İşyeri hekimleri, Sosyal Güvenlik Kurumunca üstlenilmiş olan tedavi hizmetleri dışında kalan koruyucu sağlık hizmetleri ile iş sağlığı ve güvenliği önlemlerinin alınması, ilk yardım ve acil tedavi hizmetlerini yürütürler.
İşyeri hekimleri İş Kanununa tabi işçi olarak istihdam edilirler. Uygulamada genellikle kısmi süreli iş sözleşmesi ile çalıştırma yoluna gidilmektedir. Çalışma koşulları ve ücret taraflarca serbestçe belirlenebilir. Ancak, uygulamada .........nin hazırladığı tip sözleşmelerin yapıldığı görülmektedir. .........nin işyeri hekimleri ile işveren arasında yapılacak olan iş sözleşmelerinde ücreti belirleme yetkisi bulunmamaktadır. Bununla birlikte, iş sözleşmesinde anılan birliğin periyodik olarak açıkladığı ücretlerin ödeneceği şeklinde açık bir kurala yer verilmesi halinde, söz konusu düzenleme taraflar için bağlayıcıdır.
İşyeri hekimliği görevlerinin sürekli olması ve işveren yönünden ise, elli işçi sayısının aşılması durumunda, sürekli bir yükümlülüğün bulunması sebebiyle, işyeri hekimi ile yapılan sözleşme belirsiz süreli sayılmalıdır (Yargıtay 9.HD. 11.3.2009 gün 2007/38580 E, 2009/6613 K.).
4857 sayılı Kanun"un 5763 sayılı Kanun"la değişik 81. maddesinin ikinci fıkrasında, işverenin işyeri sağlık birimi oluşturmak ve işyeri hekimi çalıştırmakla ilgili yükümlülüğünün, hizmet alımı yoluyla da yerine getirilebileceği hükme bağlanmıştır.
Somut olayda; davacı 1983-2012 yılları arasında 4857 sayılı İş Kanununun 81.maddesinin 5538 sayılı yasa ile değişikliğinden önce işyeri hekimi olarak çalışmıştır.
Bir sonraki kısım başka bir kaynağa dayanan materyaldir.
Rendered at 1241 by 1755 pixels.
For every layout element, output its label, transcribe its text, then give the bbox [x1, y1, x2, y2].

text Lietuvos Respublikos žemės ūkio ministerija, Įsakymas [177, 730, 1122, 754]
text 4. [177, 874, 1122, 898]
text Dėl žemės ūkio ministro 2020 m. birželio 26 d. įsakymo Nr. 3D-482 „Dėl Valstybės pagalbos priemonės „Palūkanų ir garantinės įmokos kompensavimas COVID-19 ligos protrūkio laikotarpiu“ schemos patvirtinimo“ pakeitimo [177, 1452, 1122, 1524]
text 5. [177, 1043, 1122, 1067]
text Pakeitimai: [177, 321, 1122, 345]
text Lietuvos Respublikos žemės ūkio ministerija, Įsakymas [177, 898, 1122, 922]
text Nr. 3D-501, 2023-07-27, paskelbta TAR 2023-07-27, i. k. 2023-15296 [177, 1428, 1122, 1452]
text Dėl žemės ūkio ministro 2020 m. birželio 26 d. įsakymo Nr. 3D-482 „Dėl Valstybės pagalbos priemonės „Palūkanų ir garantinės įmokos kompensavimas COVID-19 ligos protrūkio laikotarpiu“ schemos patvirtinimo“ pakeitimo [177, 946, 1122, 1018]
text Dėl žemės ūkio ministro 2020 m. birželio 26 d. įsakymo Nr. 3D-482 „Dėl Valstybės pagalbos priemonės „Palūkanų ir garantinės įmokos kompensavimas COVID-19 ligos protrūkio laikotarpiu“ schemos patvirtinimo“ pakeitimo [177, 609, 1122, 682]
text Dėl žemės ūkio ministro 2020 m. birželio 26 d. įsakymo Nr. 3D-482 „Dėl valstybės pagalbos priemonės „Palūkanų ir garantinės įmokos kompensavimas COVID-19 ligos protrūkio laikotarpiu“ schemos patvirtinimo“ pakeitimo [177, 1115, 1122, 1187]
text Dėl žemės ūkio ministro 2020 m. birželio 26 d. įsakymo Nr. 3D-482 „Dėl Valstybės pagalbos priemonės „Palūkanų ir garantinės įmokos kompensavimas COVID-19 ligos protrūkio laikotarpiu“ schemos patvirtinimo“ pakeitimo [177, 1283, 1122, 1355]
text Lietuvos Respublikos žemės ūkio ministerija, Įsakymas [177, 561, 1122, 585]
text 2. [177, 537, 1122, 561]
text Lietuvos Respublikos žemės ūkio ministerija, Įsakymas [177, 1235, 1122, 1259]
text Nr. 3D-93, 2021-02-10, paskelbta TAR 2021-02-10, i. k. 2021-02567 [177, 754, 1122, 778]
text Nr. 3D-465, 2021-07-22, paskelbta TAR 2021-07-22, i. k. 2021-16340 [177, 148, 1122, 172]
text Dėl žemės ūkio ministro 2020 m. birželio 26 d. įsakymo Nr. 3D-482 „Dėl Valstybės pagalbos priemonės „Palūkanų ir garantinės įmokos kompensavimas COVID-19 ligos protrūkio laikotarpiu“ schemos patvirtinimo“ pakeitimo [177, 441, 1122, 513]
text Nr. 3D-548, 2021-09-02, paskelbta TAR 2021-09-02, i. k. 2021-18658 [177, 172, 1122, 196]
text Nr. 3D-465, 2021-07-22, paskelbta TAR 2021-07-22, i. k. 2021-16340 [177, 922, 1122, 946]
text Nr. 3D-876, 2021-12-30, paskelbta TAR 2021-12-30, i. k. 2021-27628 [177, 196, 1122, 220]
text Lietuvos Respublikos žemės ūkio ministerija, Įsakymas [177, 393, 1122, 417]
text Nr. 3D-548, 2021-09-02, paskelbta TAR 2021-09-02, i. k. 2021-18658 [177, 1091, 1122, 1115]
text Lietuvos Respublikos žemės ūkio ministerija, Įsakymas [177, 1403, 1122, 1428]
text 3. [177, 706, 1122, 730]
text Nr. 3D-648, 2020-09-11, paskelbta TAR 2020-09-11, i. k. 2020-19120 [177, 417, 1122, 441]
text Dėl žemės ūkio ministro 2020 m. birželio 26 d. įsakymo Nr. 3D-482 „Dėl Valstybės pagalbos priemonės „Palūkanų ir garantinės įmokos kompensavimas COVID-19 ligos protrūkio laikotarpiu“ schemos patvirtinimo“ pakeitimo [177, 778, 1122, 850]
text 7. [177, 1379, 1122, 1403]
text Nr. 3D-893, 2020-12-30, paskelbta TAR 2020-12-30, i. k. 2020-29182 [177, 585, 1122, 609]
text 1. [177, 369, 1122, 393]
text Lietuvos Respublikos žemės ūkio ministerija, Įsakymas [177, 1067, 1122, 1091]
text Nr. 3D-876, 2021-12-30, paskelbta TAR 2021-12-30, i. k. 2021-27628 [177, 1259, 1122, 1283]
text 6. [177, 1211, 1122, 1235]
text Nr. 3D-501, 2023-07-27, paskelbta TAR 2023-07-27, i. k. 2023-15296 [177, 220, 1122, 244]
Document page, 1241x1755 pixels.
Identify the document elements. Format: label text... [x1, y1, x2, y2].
Davacı bu döneme ilişkin işçilik alacağı talep etmiştir. Taraflar arasında işçi işveren ilişkisi bulunmaktadır. Mahkemece uyuşmazlığın esasına girilmesi gerekirken Asliye Hukuk Mahkemesinin görevli olduğu belirtilerek görevsizlik kararı verilmesi hatalı olup bozmayı gerektirmiştir.
F) Sonuç:
Temyiz olunan kararın, yukarıda yazılı sebepten dolayı BOZULMASINA, peşin alınan temyiz harcının istek halinde ilgiliye iadesine 24.06.2015 tarihinde oybirliğiyle karar verildi.